Widow in bus collision saw her late husband tell her to keep fighting


A widow who was hospitalised following a collision with a bus said her late husband told her to keep fighting because there was ‘no room upstairs’.


Carole Attle, 74, from Eaglescliffe, was shopping in Stockton on 28 July last year when she was hit by a bus.

She said: “I’d been in Matalan and had bought a present for somebody, which my daughter found in the boot of my car.
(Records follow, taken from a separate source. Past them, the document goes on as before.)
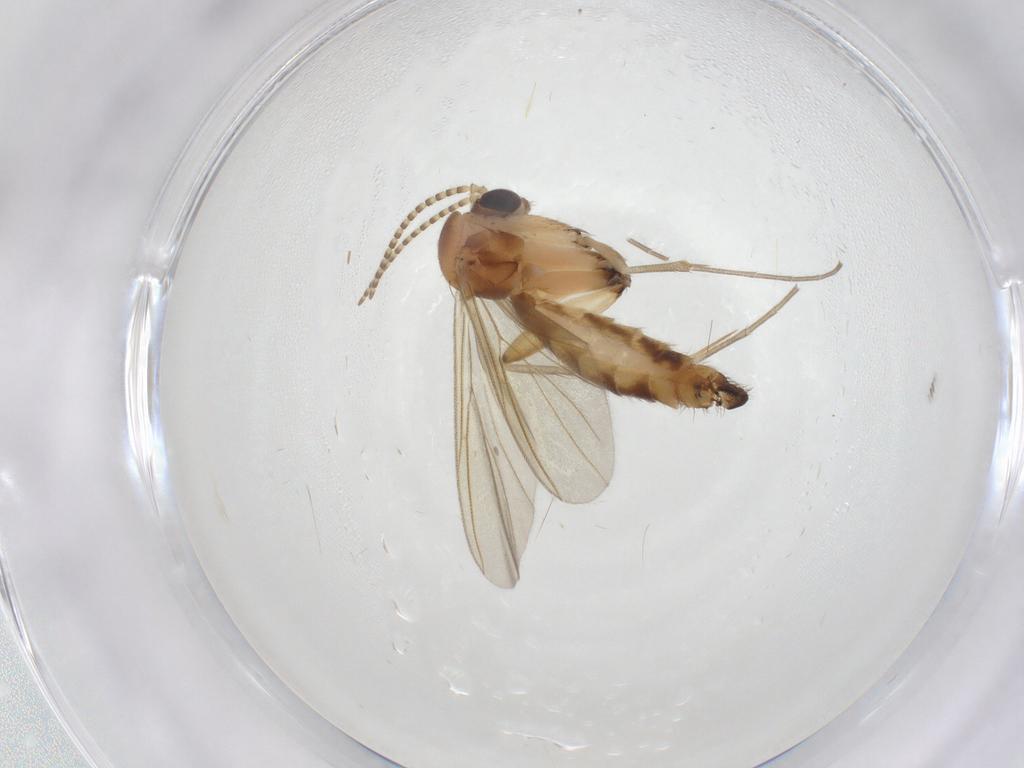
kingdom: Animalia
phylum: Arthropoda
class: Insecta
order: Diptera
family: Mycetophilidae
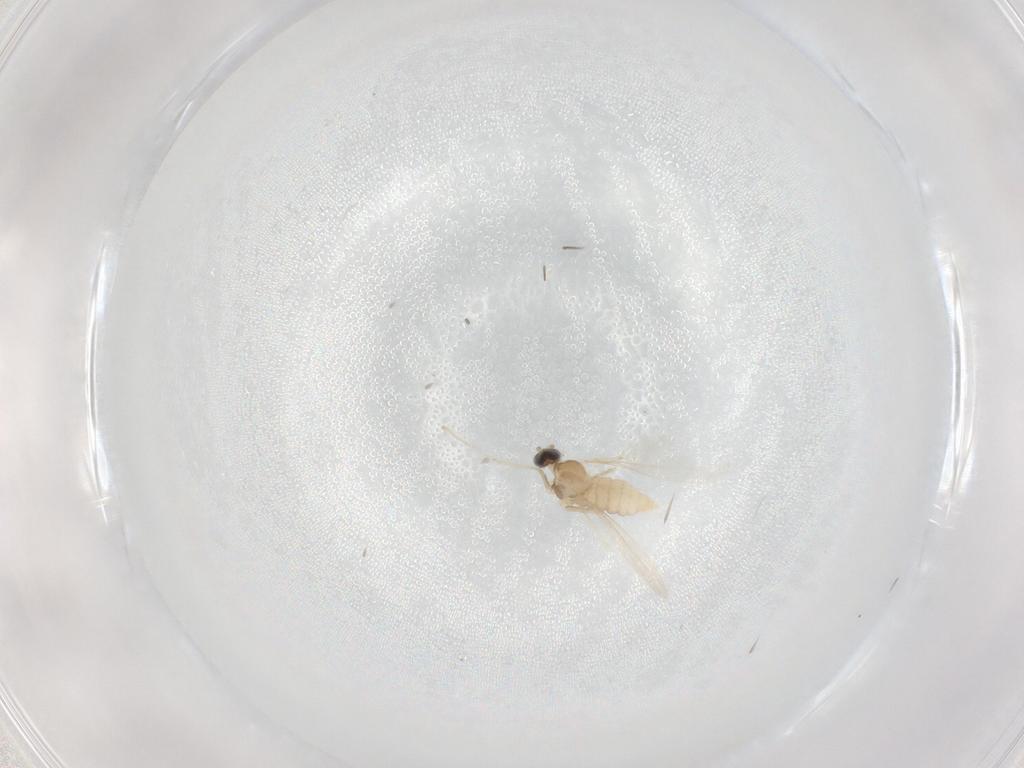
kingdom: Animalia
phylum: Arthropoda
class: Insecta
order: Diptera
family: Cecidomyiidae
After that I know nothing until five weeks later when I woke up in a hospital bed.”

Two paramedic crews from the North East Ambulance Service (NEAS) and two paramedics and a doctor from the Great North Air Ambulance Service (GNAAS) were dispatched to the scene to help Carole who had suffered several serious injuries including head trauma.
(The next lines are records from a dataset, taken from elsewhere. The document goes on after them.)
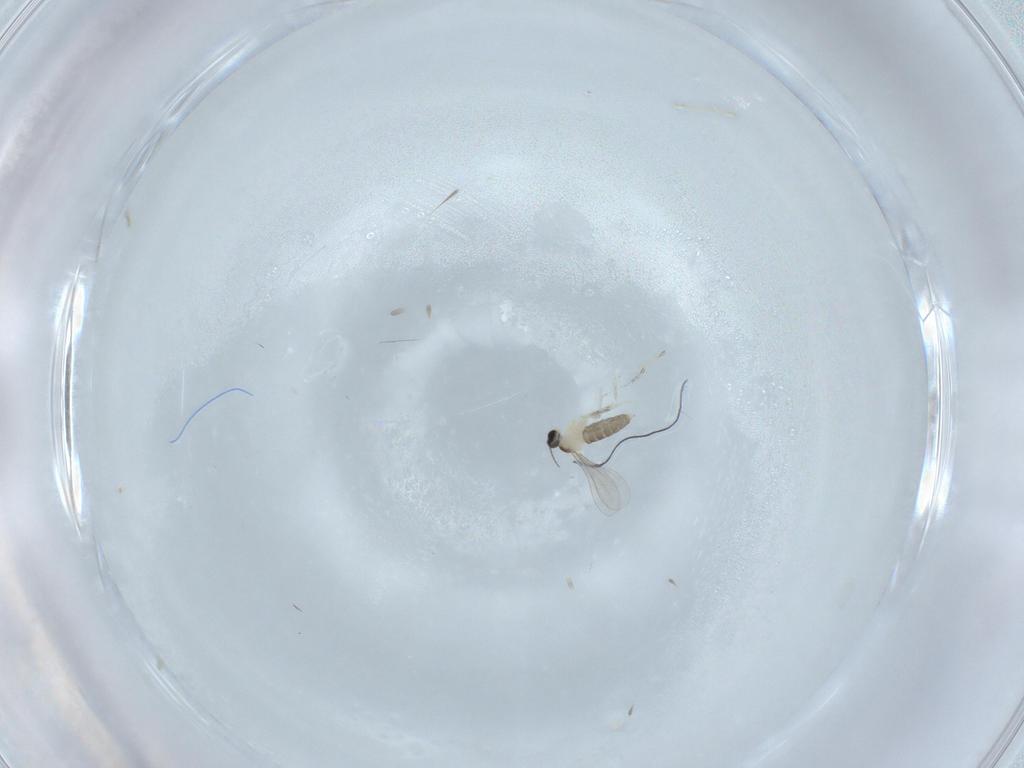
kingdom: Animalia
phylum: Arthropoda
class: Insecta
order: Diptera
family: Cecidomyiidae
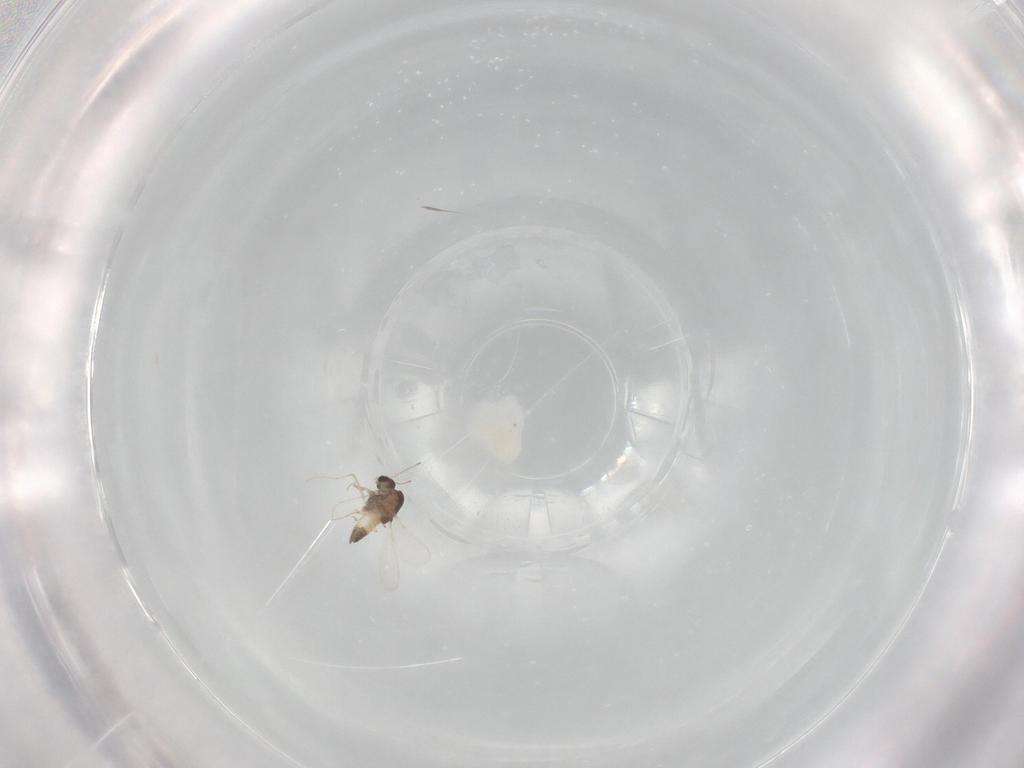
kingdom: Animalia
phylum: Arthropoda
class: Insecta
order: Diptera
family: Chironomidae
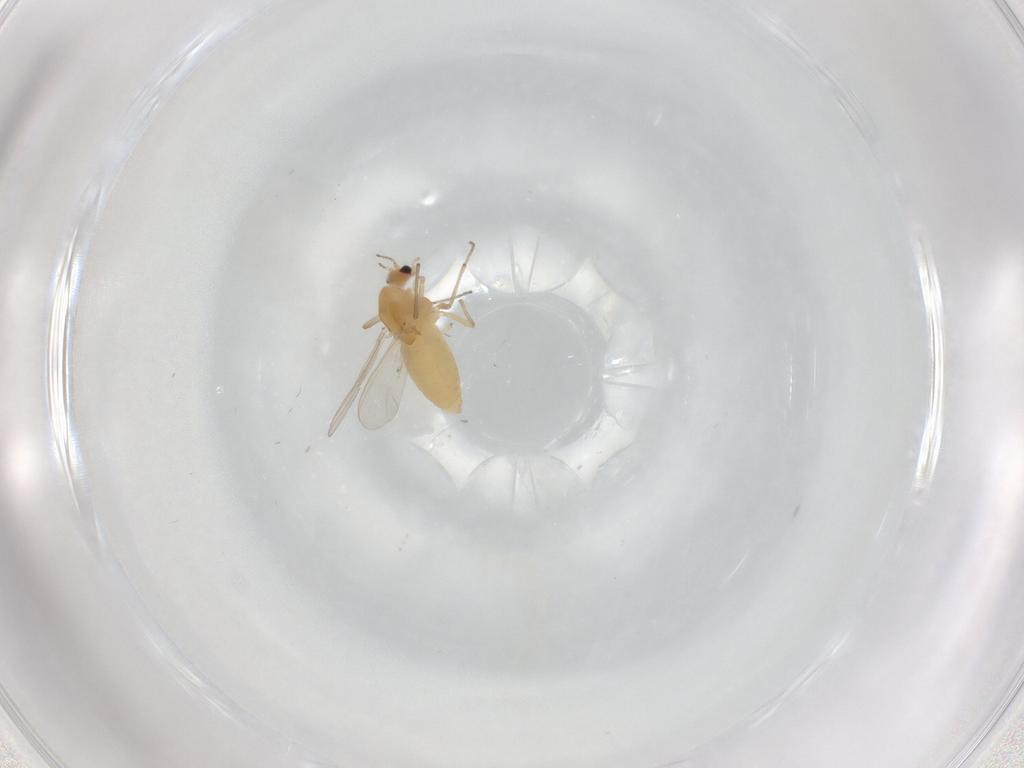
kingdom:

She was put into a medically induced coma and taken to James Cook University Hospital in Middlesbrough by the NEAS road crew, accompanied by GNAAS’ team.

Her daughter Rebecca Dowson, 50, was at work in the library at the same hospital when she was told the news about her mother.
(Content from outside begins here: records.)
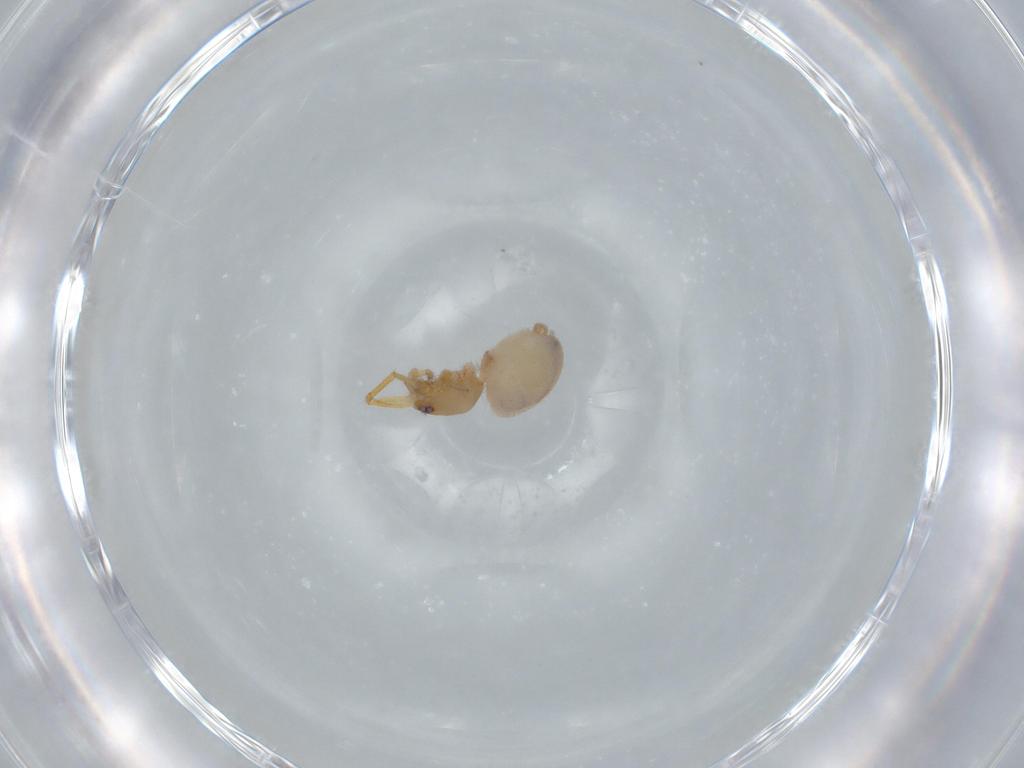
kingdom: Animalia
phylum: Arthropoda
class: Arachnida
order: Araneae
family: Oonopidae
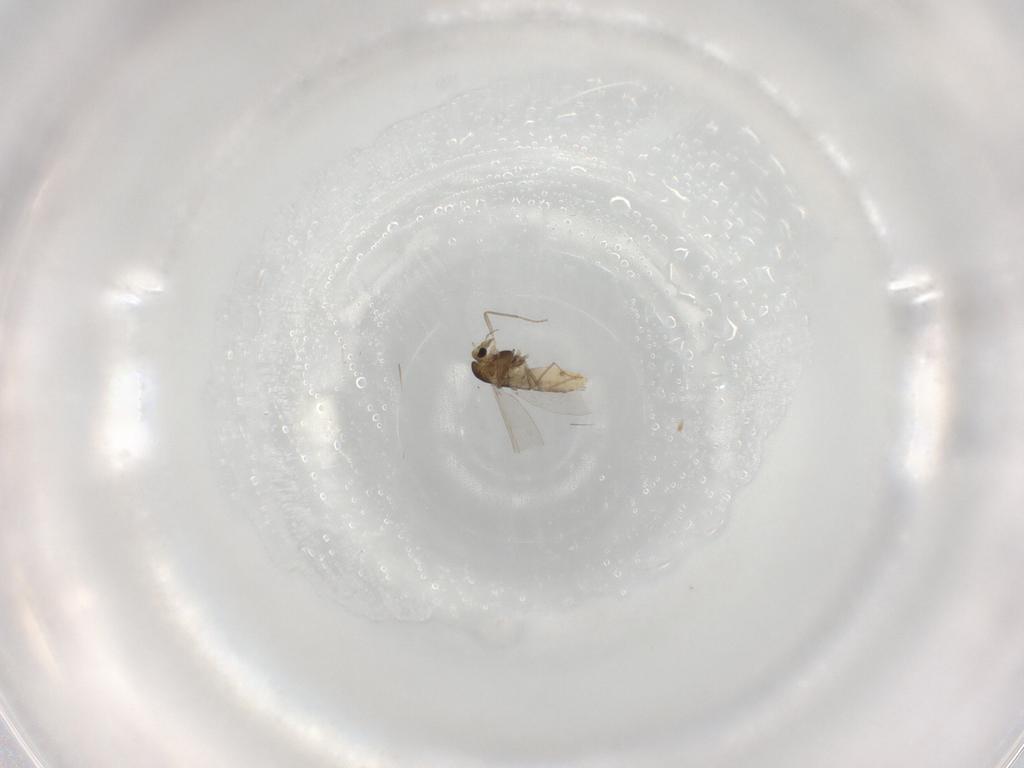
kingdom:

She said: “Two officers came for me and then I was escorted over from the library to resus to see my mum.

“I was told the x-rays don’t look good, and they’ve done as much as they can to help her.”

Carole was bruised from head to toe and sustained a broken eye socket and nose, three broken ribs on each side of her body, broke the top of her elbow, and suffered a concerning head injury and bleed on the brain.

Rebecca said: “She spent seven weeks in intensive care and two weeks in the trauma ward, and during that time we had at least four difficult conversations where they advised she wasn’t going to make it.”

Carole added: “When I was in intensive care I don’t know whether it was real or what it was but I woke up one day and I could have sworn my husband was in bed beside me. He was saying basically there’s no room upstairs for you and we don’t want you going to the other place, so get yourself pulled round and fighting and get out of here, and I think I turned a corner after that.”

She eventually returned home in October but had a care team for a further nine weeks to help with her recovery.

Rebecca said: “She’s missed a big chunk of her life and is still coming to terms with it.

“Even daft things, like when I first started doing her shopping for her, she thought I was spending a lot of money, but she didn’t realise the cost of living had gone up so quick.”

The family live near GNAAS’ headquarters in Eaglescliffe, and recently visited to learn more about the charity and offer their thanks for the team’s help.

Rebecca said: “I’m just in total awe of GNAAS as we see them flying past all the time and I always see them and NEAS when I’m at work.

“They’re both a credit to the area and so are the teams at James Cook. I’m not normally short of words, but I can’t put into words how I feel about them. They saved my mum’s life that’s all I can say, I’ve still got my mum and that to me is priceless.”